For day trips on Monterey, I also wear a wetsuit (full farmer john). If the wind is calm, I carry the spray jacket, should wind arise, and wear a capilene, poly, or other synthetic shirt just under. This not only protects from the cold and wind better than a farmer john alone, it also protect chafing from the arm cutouts in the neoprene. (Note: in winter, the water in Monterey is a few degrees warmer than in summer due to upwelling). Synthetics are lighter and carry less water than wool and I’ve had wool sweaters stretch and tear over time due to the weight of the water they hold.
SF Bay is prone to cold, strong, afternoon winds, so paddling there usually requried carring/wearing a spray jacket or other wind proof upper layer, but the neoprene doesn’t go away.
Here is the thing. No matter what the water temperature, you need to dress for immersion for several hours. Anything can (and evenutally will) occur if you give nature sufficient tests of your preparedness. Crap happens and nature does not care if you survive or not. Rescue in the ocean is uncertain and electronic devices often fail in (salt) water. Waterproof gear bags fail and probably will not be completely dry after your paddles.
I had a friend who dressed apporpriately for same and her boat was bitten and flooded by a shark. She was sitting in 55F water in a wallowing boat that needed frequent bailing until we got her to shore (making an investment in a sump pump a decent idea for her next boat). I’ve seen folk exit through surf and not be able to re-enter safely when conditions change. I’ve seen kayaks rammed (after being harrassed by drunks in PWC’s) and sunk. I’ve seen folks take no longer sea worthy craft into the ocean and heard them blame other factors like weather and wind as the cause for a capsize.
Don’t assume you can get back into a boat once you are in the water. I don’t care what type of craft you are in. Prepare for immersion and if you need to cool off, practice re-entries, rolls, surf bracing or whatever it takes to shed some heat. It is much easier to lose heat in cold water than it is to regain heat that is lost.
thanks for your comment, rjd9999
Peter and RJDs advice is pretty much spot on. I wear a full wetsuit between November and April in Southern California, but I am mostly surfing. The farmer john is OK but it depends on your tolerance for cold water. A farmer john tends to have cold water flush through your core through the neck and open arms, a semi dry paddling top, or a hydroskin top can keep you more comfortable. In California in the winter we have a lot of breezy days, and foggy days, everytime I have been to Monterrey it’s been foggy and chilly (that includes summer). so don’t worry so much about bright sun, you can splash water onyourself or go for a swim.

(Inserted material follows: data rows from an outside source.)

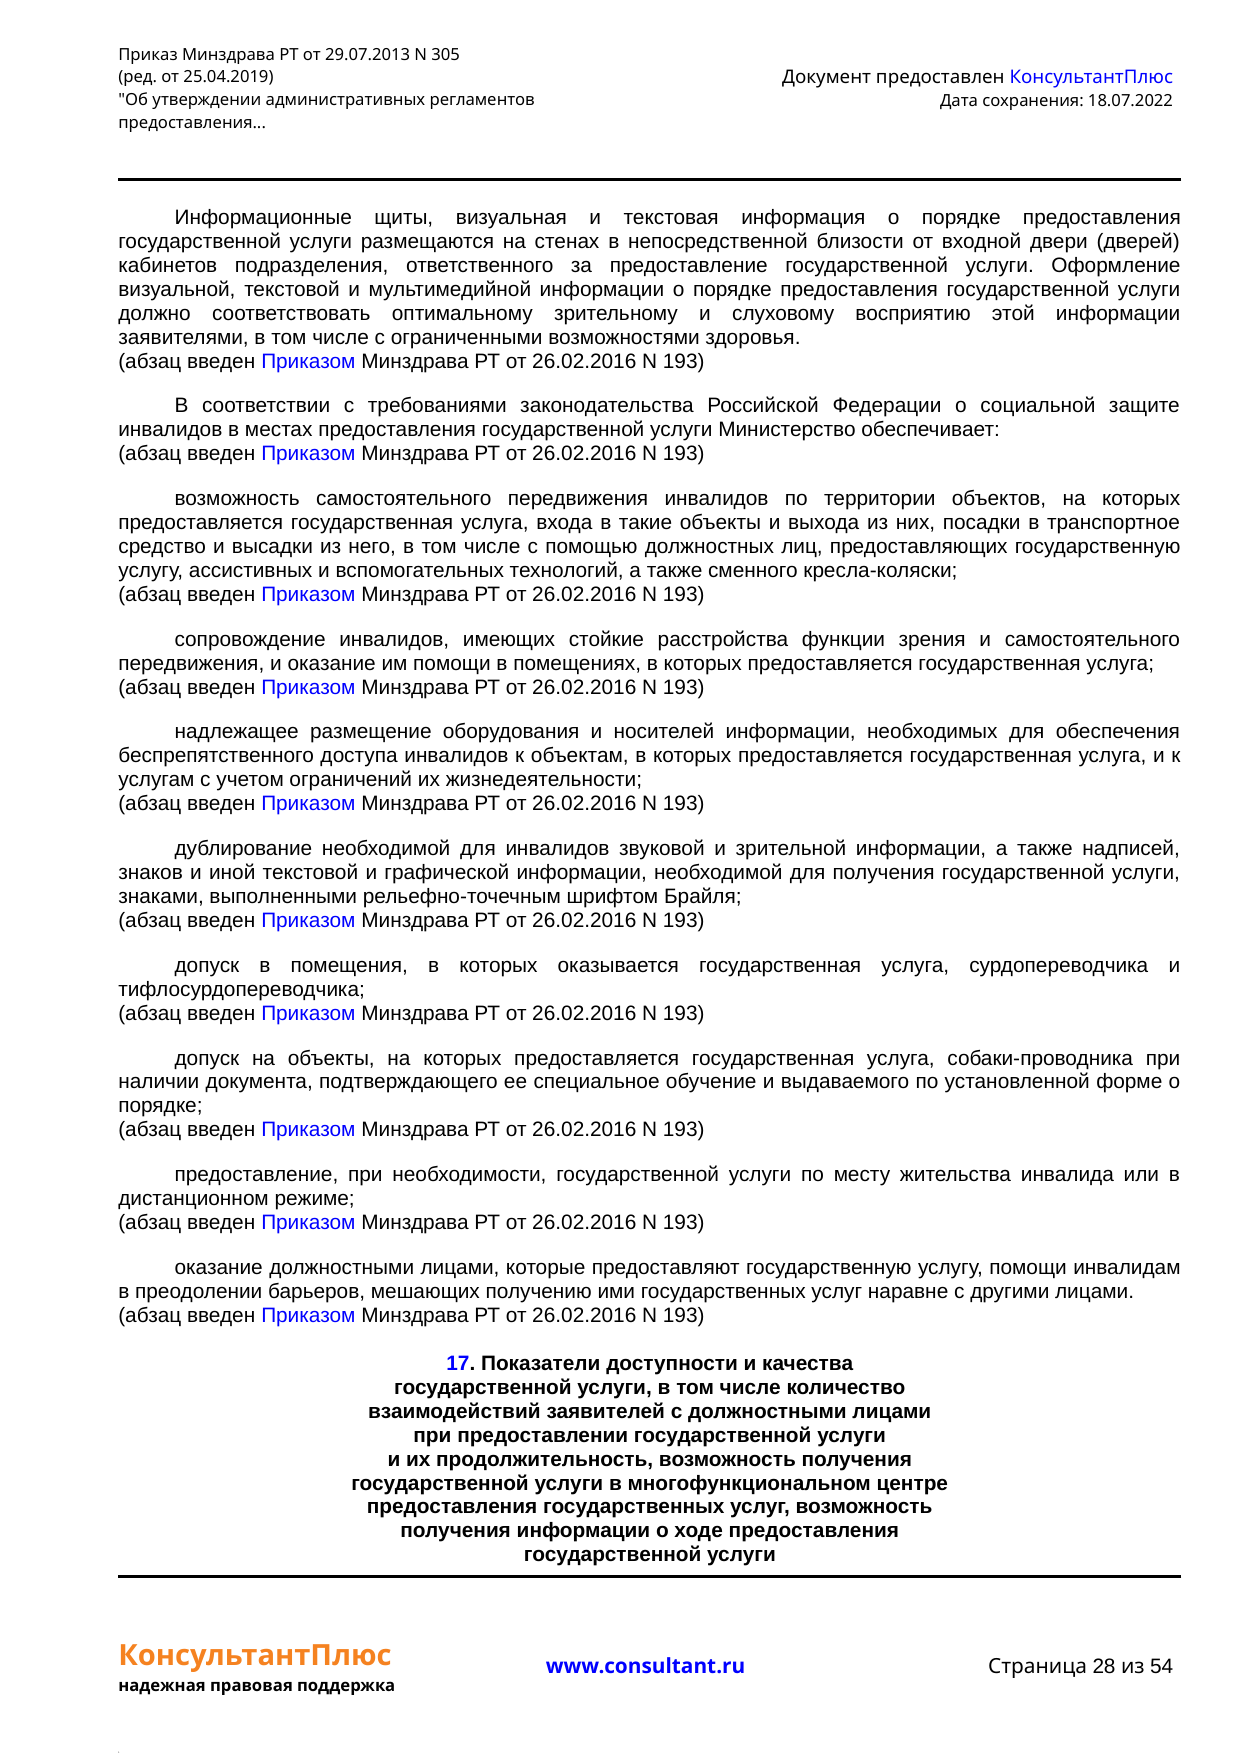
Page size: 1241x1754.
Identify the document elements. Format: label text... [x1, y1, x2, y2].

text оказание должностными лицами, которые предоставляют государственную услугу, помощи инвалидам в преодолении барьеров, мешающих получению ими государственных услуг наравне с другими лицами. [118, 1255, 1181, 1303]
title и их продолжительность, возможность получения [118, 1446, 1181, 1470]
title 17. Показатели доступности и качества [118, 1351, 1181, 1374]
title взаимодействий заявителей с должностными лицами [118, 1398, 1181, 1422]
title государственной услуги [118, 1542, 1181, 1566]
text (абзац введен Приказом Минздрава РТ от 26.02.2016 N 193) [118, 348, 1181, 372]
text (абзац введен Приказом Минздрава РТ от 26.02.2016 N 193) [118, 1303, 1181, 1327]
text (абзац введен Приказом Минздрава РТ от 26.02.2016 N 193) [118, 441, 1181, 465]
text допуск на объекты, на которых предоставляется государственная услуга, собаки-проводника при наличии документа, подтверждающего ее специальное обучение и выдаваемого по установленной форме о порядке; [118, 1045, 1181, 1117]
title государственной услуги в многофункциональном центре [118, 1470, 1181, 1494]
text (абзац введен Приказом Минздрава РТ от 26.02.2016 N 193) [118, 1210, 1181, 1234]
text (абзац введен Приказом Минздрава РТ от 26.02.2016 N 193) [118, 1117, 1181, 1141]
text (абзац введен Приказом Минздрава РТ от 26.02.2016 N 193) [118, 908, 1181, 932]
text допуск в помещения, в которых оказывается государственная услуга, сурдопереводчика и тифлосурдопереводчика; [118, 953, 1181, 1001]
title получения информации о ходе предоставления [118, 1518, 1181, 1542]
text (абзац введен Приказом Минздрава РТ от 26.02.2016 N 193) [118, 791, 1181, 815]
text надлежащее размещение оборудования и носителей информации, необходимых для обеспечения беспрепятственного доступа инвалидов к объектам, в которых предоставляется государственная услуга, и к услугам с учетом ограничений их жизнедеятельности; [118, 719, 1181, 791]
text (абзац введен Приказом Минздрава РТ от 26.02.2016 N 193) [118, 1001, 1181, 1024]
text (абзац введен Приказом Минздрава РТ от 26.02.2016 N 193) [118, 582, 1181, 606]
text сопровождение инвалидов, имеющих стойкие расстройства функции зрения и самостоятельного передвижения, и оказание им помощи в помещениях, в которых предоставляется государственная услуга; [118, 627, 1181, 674]
text (абзац введен Приказом Минздрава РТ от 26.02.2016 N 193) [118, 674, 1181, 698]
text возможность самостоятельного передвижения инвалидов по территории объектов, на которых предоставляется государственная услуга, входа в такие объекты и выхода из них, посадки в транспортное средство и высадки из него, в том числе с помощью должностных лиц, предоставляющих государственную услугу, ассистивных и вспомогательных технологий, а также сменного кресла-коляски; [118, 486, 1181, 582]
title при предоставлении государственной услуги [118, 1422, 1181, 1446]
text Информационные щиты, визуальная и текстовая информация о порядке предоставления государственной услуги размещаются на стенах в непосредственной близости от входной двери (дверей) кабинетов подразделения, ответственного за предоставление государственной услуги. Оформление визуальной, текстовой и мультимедийной информации о порядке предоставления государственной услуги должно соответствовать оптимальному зрительному и слуховому восприятию этой информации заявителями, в том числе с ограниченными возможностями здоровья. [118, 205, 1181, 348]
text предоставление, при необходимости, государственной услуги по месту жительства инвалида или в дистанционном режиме; [118, 1162, 1181, 1210]
title предоставления государственных услуг, возможность [118, 1494, 1181, 1518]
text дублирование необходимой для инвалидов звуковой и зрительной информации, а также надписей, знаков и иной текстовой и графической информации, необходимой для получения государственной услуги, знаками, выполненными рельефно-точечным шрифтом Брайля; [118, 836, 1181, 908]
title государственной услуги, в том числе количество [118, 1374, 1181, 1398]
text В соответствии с требованиями законодательства Российской Федерации о социальной защите инвалидов в местах предоставления государственной услуги Министерство обеспечивает: [118, 393, 1181, 441]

You can rent a wetsuit at a surf shop no issue in CA, also you can rent farmer johns at several paddling shops on the water in CA. I would do that first before you head out to buy your first wetsuit. You can find out what works best for your area a 3mm farmer john or a full suit… You sound like you don’t have much ocean experience, keep in mind in an inflatable a strong offshore wind can be dangerous. This year we have had very strong offshores very late in the season, so pay attention, the ocean may look nice and calm but you don’t want to be blown out to sea in an inflatable.